At least for the girls they now have an avenue to continue their triathlon careers into college. As you stated, for the most part the girls that are currently competing in college did not come up through the USAT Youth and Junior Elite ranks and it will take a few more years before these girls enter college as triathletes and not swimmers or runners. I am hoping that the future of the NCAA triathlon and Olympic athletes that the USAT series will serve to feed the colleges and there will be strong college squads that eventually act as a springboard for the Olympics and ITU. Certainly the current group of USA women have shown that you can start after college but the shear number of talented kids at the Youth and Junior Elite races prove that the interest is there.

Is the 18-28 even a demographic on ST? I’d say that’s low priority.

Eta: or I should say to cater to that demographic would be to go against mainstream of rest of ST crowd. The 2 demographics just view things very differently, and so I think you’d have to side w the majority. Which is the late 30’s, 40’s-50s long course athlete.
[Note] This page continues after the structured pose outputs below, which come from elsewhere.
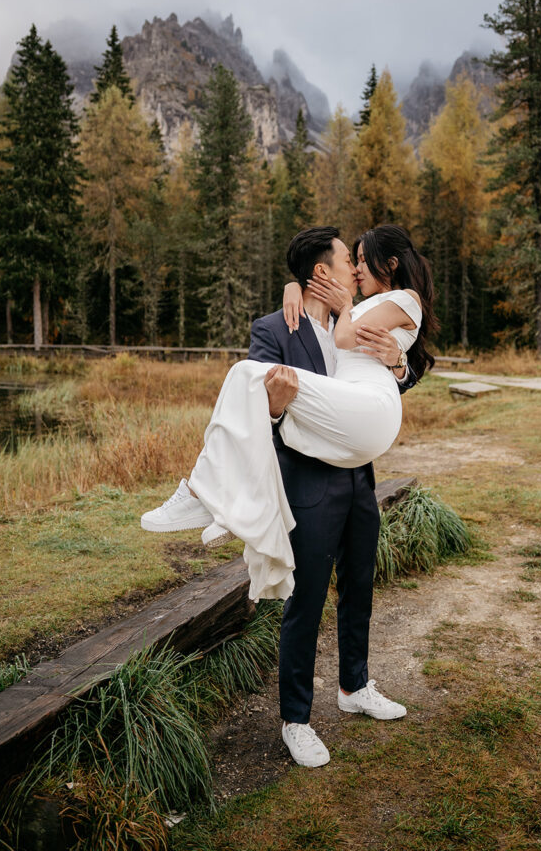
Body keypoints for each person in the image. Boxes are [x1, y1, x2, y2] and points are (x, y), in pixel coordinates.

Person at [141, 225, 436, 767]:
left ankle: (355, 687)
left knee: (360, 588)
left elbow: (410, 371)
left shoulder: (364, 315)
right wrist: (274, 407)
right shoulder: (275, 326)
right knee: (305, 602)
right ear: (321, 273)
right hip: (308, 482)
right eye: (348, 259)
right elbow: (266, 416)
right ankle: (296, 720)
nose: (356, 267)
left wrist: (397, 362)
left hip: (358, 478)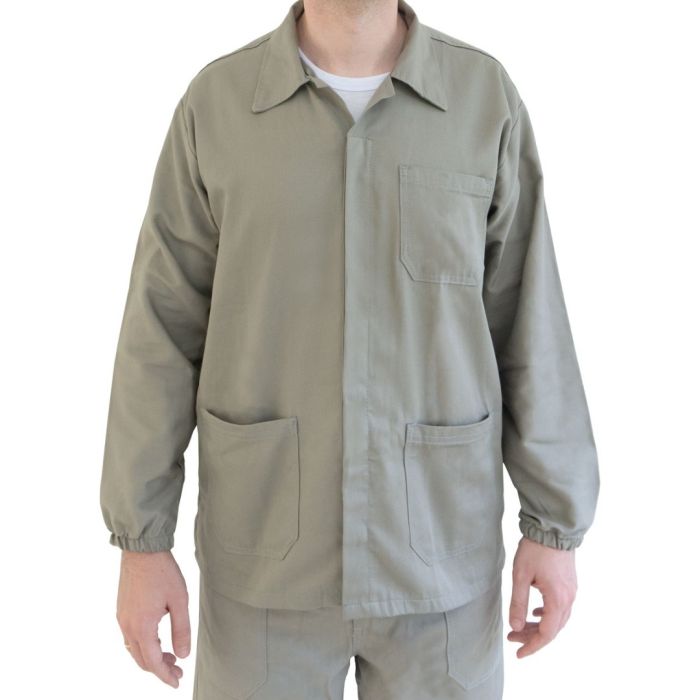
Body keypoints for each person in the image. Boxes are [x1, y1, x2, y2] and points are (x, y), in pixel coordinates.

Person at [100, 0, 601, 697]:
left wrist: (553, 525)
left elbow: (529, 320)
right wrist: (142, 542)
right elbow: (160, 332)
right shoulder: (217, 106)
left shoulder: (482, 99)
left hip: (439, 559)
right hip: (265, 562)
ST is the 30-55 male IM/LC is the main ingredient to their training demographic. 18-28 males don’t necessarily see eye to eye w the overall scheme of ST in my opinion. That age demographic I think lives more for the hey that looks cool, let’s go do that event (on no training), and BS over beers about it.
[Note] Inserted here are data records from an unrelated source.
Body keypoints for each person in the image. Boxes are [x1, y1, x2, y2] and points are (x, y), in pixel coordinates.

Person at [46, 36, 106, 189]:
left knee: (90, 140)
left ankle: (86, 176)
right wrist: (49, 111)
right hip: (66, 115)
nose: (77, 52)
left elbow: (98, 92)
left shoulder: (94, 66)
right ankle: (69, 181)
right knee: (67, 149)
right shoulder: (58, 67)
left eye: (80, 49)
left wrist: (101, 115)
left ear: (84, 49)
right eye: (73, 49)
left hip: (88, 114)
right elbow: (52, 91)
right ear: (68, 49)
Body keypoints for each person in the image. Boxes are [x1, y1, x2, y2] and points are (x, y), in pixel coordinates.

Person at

I saw a funny video about millennials where they made fun of them and then goes “in 10 years they’ll be president” and the guy had the “oh shit” look.

Brooks, 18-28 is the future of our sport. When I was 25 at IMC1991 25-29 was the biggest age group in the field. Long course racing happened because of my peer group…it’s been like that for 30 years but we need to cater to what will get and keep young people in the sport. If it swiim-run then great. If it’s ITU then great. If Xterra then fine. I don’t think it is Ironman. They may have an interest in 70.3 world’s, but likely not.